Le funéraire est le métier des euphémismes et des mots choisis. Récemment, quelques posts sur les réseaux sociaux s’interrogeaient sur les mots utilisés pour expliquer les choses aux familles. Petite contribution.
Sémantique pas en toc
Il est normal de s’interroger sur le vocabulaire à employer face à une famille. Et pour cela, il n’y a pas trente six solutions : il faut travailler. Échanger avec des collègues, sur les groupes sociaux, pour le côté spécifique, certes, mais aussi enrichir son vocabulaire. Être à l’aise avec le vocabulaire funéraire, c’est être à l’aise avec le vocabulaire tout court. Lorsqu’on n’est à l’aise qu’avec un langage spécifique, mais pas avec le langage en général, on n’est pas à l’aise, tout simplement.
Certes, il y a des contre exemples. On songera à tel ou tel connu pour sa verve, mais lorsqu’on est conseiller funéraire ou Maître de Cérémonies, on ne compte pas sur son bagout façon « Nanar la combine ».
L’arme absolue, ce sont les livres. Toutes les étude le démontrent : quelqu’un qui lit a beaucoup plus de vocabulaire que quelqu’un qui ne lit pas. Et si on n’est pas à l’aise avec la lecture… D’accord, parenthèse personnelle : je suis absolument persuadé que tout le monde aime lire. Simplement, tout le monde n’a pas eu la chance de rencontrer le livre qui lui en a fait prendre conscience. Mais bref.
Si vous n’êtes pas à l’aise avec la lecture, écoutez. Il y a de quoi. Écoutez parler les politiques, niveau circonvolutions lexicales, ce sont les champions. Écoutez aussi des humoristes. Certes, votre métier n’est pas de faire marrer les gens, mais les pros du rire savent donner des leçons en terme de choix des mots, de tournures de phrases, et de rythme. Dommage qu’ils soient tous morts.

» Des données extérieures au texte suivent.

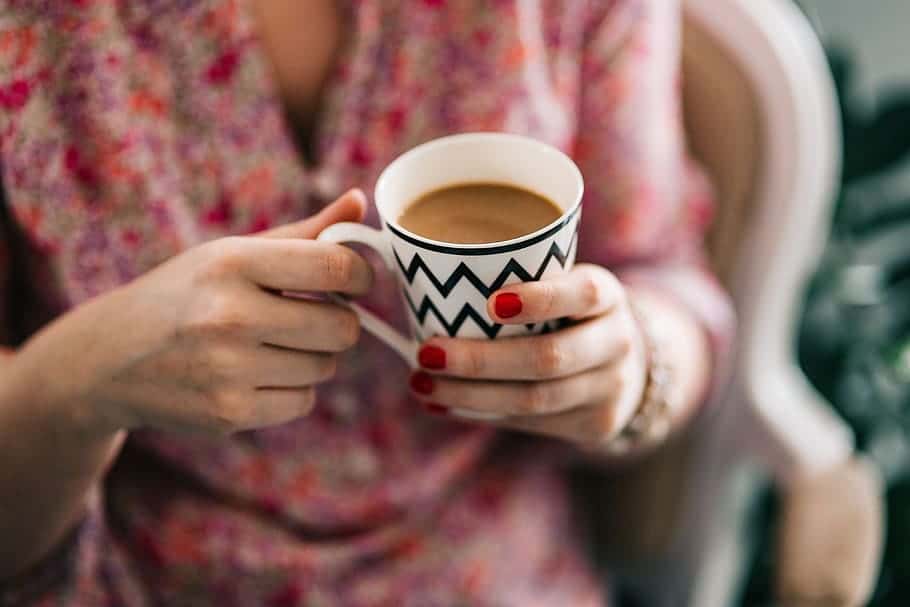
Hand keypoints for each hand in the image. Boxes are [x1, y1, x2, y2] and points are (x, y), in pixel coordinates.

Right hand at [16, 190, 372, 436]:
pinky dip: (292, 389)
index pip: (335, 267)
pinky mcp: (228, 413)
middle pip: (342, 326)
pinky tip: (255, 374)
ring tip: (271, 344)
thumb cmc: (186, 295)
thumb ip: (303, 233)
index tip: (357, 281)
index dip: (361, 276)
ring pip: (326, 367)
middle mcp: (229, 315)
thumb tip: (359, 201)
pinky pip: (303, 401)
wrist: (107, 360)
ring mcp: (227, 369)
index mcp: (232, 262)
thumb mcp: (232, 253)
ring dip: (312, 356)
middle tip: (312, 315)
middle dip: (339, 321)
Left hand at [408, 264, 649, 448]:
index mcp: (608, 295)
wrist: (627, 366)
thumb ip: (520, 278)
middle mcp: (617, 342)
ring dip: (469, 395)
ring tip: (422, 385)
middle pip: (547, 358)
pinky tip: (444, 405)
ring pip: (533, 400)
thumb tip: (427, 274)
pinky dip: (482, 414)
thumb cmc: (572, 314)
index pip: (584, 293)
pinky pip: (529, 423)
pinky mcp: (594, 425)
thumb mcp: (565, 284)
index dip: (541, 299)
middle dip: (479, 360)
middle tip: (426, 353)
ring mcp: (609, 389)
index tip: (490, 302)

Pardon ? Il y en a des vivants ? Excusez moi, nous nous sommes mal compris. Nous ne parlons pas des « humoristes » contemporains qui s’expriment au mieux avec le vocabulaire et l’attitude d’un enfant de trois ans qui se sent tout fier parce qu’il a dit un gros mot, ou qui expose sans pudeur ses problèmes intimes, nous parlons de vrais humoristes qui faisaient rire une foule juste avec le poids des mots. Trouvez des enregistrements de Pierre Desproges et de Raymond Devos, vous comprendrez.
Des trucs de vieux ? Certainement. Mais, navré de le dire : si vous voulez enrichir votre vocabulaire pour être plus à l’aise à l’oral, ce n’est pas en cherchant dans la création contemporaine que vous y arriverez. Quoicoubeh frère.
La conclusion, la voici : maîtriser l’oral pour être à l’aise dans un métier de contact aussi sensible que les pompes funèbres, ce n’est pas seulement être capable de retenir des formules spécifiques, c’est aussi savoir les transformer pour qu’elles vous correspondent. De cette façon, vous les direz plus naturellement, et votre sincérité ressortira, ce qui plaira à la famille.
Les proches des défunts se sentent mieux face à un professionnel qui maîtrise son sujet, est capable de leur expliquer les choses en se mettant à leur niveau, tout en restant naturel et empathique. Si ils ont l’impression de parler à un stagiaire qui récite un argumentaire par cœur, ça n’ira pas. Vous serez malheureux, et, paradoxalement, être malheureux quand on travaille dans le funéraire, c’est anormal.
Guillaume Bailly
Quelle superbe analyse ! Vous avez, hélas, bien raison quant au vocabulaire limité et désinvolte des jeunes d’aujourd’hui. J’espère ne jamais avoir à entendre un croque dire « allez ça marche » comme le disent les serveurs (ses) dans les bars et restaurants.
Effectivement, nous avons un métier où l’éloquence est notre outil de travail. Merci pour cette remarque.